Data for this exercise

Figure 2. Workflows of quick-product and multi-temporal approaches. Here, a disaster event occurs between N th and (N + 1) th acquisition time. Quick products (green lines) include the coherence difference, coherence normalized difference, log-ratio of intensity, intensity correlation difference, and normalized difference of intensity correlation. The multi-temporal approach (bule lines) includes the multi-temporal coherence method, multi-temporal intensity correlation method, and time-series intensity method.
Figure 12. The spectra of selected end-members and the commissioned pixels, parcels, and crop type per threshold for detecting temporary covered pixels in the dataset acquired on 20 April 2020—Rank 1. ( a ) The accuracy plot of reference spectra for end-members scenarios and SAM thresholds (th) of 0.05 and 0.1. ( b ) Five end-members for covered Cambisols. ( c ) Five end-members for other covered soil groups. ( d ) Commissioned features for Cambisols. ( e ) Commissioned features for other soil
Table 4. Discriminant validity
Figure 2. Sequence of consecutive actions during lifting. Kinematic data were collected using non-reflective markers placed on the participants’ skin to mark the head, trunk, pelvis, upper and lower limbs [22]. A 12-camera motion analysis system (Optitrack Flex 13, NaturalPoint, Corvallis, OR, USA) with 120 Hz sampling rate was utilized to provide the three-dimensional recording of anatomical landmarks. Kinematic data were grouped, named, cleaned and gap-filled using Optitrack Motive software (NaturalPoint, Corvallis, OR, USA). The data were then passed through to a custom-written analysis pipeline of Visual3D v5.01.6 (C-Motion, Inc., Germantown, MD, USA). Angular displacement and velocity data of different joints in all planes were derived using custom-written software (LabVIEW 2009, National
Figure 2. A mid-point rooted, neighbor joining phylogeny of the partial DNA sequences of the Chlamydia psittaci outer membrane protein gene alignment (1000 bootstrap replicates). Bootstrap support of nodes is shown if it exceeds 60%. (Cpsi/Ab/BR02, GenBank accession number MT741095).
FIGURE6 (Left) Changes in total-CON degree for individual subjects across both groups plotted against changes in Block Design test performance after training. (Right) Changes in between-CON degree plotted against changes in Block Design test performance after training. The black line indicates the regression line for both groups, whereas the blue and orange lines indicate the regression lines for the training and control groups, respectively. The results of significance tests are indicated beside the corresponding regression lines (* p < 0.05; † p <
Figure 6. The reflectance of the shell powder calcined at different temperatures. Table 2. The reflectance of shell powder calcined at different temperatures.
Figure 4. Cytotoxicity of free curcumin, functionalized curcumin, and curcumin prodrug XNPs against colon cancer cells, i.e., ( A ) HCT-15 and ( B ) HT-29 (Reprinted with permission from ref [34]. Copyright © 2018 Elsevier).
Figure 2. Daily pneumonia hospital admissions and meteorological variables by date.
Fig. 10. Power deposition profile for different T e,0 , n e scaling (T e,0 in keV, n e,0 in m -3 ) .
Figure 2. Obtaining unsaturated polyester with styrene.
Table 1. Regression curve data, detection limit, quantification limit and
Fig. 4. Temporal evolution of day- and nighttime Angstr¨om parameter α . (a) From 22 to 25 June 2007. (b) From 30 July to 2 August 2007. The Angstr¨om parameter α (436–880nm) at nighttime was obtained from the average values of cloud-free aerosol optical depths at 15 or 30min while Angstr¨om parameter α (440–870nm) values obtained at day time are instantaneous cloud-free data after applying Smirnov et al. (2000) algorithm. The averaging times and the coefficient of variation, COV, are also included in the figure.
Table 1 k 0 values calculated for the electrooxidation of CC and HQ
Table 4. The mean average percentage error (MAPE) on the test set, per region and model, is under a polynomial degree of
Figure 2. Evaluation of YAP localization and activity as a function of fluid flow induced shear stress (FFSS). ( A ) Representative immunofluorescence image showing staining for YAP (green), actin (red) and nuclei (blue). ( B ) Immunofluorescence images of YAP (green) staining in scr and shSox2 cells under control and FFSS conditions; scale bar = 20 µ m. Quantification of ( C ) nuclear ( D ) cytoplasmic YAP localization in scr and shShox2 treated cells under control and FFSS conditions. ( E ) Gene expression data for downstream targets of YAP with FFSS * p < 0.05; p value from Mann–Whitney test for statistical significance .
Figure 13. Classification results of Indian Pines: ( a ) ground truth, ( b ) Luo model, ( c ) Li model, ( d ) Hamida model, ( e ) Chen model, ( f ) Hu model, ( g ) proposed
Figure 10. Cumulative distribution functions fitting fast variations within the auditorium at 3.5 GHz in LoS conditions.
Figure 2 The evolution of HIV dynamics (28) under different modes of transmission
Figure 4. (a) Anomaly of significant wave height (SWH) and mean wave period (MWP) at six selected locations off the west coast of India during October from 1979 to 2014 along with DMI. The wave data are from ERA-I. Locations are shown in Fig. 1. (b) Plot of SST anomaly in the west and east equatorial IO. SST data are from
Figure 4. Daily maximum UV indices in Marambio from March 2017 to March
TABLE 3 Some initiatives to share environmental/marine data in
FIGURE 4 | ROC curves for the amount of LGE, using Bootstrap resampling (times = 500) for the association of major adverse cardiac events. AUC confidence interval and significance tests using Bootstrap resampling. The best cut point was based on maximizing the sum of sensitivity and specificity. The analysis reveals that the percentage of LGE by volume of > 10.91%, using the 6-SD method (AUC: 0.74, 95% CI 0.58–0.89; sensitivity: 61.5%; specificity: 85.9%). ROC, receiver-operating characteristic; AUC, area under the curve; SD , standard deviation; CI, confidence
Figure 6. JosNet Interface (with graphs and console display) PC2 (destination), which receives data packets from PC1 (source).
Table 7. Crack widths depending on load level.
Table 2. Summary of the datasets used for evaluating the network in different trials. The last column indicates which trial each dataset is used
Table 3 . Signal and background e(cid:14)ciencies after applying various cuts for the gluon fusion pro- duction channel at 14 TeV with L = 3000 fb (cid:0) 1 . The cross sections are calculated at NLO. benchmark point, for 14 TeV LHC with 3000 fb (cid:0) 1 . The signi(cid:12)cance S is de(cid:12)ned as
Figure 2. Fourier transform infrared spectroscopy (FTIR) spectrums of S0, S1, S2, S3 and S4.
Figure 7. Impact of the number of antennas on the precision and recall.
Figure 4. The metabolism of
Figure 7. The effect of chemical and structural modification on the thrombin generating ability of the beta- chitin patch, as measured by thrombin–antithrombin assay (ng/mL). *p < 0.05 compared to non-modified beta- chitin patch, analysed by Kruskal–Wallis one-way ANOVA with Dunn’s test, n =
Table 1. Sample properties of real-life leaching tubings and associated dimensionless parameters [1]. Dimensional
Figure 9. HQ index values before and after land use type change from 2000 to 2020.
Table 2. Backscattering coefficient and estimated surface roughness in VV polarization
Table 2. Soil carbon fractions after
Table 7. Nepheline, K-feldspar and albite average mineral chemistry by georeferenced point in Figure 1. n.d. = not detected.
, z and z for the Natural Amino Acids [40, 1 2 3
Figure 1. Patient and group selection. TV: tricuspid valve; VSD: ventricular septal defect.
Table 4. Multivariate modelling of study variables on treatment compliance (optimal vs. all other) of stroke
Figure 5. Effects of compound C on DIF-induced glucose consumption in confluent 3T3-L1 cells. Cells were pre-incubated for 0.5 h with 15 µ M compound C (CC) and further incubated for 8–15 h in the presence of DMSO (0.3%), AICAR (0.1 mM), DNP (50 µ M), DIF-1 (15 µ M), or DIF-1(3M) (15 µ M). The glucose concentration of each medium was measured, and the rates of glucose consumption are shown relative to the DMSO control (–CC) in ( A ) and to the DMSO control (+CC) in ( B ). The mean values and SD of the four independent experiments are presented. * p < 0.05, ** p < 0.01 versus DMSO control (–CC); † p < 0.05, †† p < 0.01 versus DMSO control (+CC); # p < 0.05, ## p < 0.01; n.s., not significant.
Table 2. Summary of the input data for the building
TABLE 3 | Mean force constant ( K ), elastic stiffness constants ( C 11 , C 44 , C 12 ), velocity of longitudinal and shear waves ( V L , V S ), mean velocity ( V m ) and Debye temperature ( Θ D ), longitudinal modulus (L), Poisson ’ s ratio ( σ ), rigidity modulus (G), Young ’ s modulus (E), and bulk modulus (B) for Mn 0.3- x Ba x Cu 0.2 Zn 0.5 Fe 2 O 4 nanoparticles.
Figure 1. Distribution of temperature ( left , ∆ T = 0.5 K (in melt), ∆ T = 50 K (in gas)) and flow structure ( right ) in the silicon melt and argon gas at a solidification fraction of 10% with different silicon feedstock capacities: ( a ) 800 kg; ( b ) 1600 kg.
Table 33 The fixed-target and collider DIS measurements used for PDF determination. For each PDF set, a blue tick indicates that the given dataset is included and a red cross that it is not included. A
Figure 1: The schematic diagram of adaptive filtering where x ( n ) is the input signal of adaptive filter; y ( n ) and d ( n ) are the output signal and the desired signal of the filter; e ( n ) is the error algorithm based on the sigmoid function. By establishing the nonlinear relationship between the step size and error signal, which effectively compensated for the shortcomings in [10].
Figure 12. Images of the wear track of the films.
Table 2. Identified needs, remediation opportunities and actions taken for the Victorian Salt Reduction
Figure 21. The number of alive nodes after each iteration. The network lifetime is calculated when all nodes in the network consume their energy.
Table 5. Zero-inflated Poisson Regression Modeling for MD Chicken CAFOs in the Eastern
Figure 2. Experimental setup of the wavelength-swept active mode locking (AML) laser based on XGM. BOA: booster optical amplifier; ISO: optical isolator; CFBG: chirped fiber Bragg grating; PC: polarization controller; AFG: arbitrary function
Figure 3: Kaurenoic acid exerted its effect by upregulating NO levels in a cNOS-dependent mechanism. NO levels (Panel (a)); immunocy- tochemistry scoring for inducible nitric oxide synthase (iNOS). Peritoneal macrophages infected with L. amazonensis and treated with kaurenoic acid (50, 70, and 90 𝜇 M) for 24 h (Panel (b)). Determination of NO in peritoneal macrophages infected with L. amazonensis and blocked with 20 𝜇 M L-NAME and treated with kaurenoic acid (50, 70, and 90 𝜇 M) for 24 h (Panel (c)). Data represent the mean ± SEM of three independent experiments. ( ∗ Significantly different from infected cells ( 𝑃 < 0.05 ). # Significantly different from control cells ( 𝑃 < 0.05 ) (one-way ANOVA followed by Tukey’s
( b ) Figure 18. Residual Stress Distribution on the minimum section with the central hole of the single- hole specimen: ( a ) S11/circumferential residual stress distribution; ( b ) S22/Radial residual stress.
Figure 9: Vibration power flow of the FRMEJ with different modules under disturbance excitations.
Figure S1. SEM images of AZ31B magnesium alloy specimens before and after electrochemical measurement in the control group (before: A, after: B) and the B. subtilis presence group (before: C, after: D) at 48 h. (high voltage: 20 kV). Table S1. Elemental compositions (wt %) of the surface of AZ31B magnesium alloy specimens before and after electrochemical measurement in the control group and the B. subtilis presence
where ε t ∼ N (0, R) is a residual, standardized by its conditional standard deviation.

Required action
In the material above, find every line with the word "Poisson" and show it.

Written solution
TABLE 3 | Mean force constant ( K ), elastic stiffness constants ( C 11 , C 44 , C 12 ), velocity of longitudinal and shear waves ( V L , V S ), mean velocity ( V m ) and Debye temperature ( Θ D ), longitudinal modulus (L), Poisson ’ s ratio ( σ ), rigidity modulus (G), Young ’ s modulus (E), and bulk modulus (B) for Mn 0.3- x Ba x Cu 0.2 Zn 0.5 Fe 2 O 4 nanoparticles.
Table 5. Zero-inflated Poisson Regression Modeling for MD Chicken CAFOs in the Eastern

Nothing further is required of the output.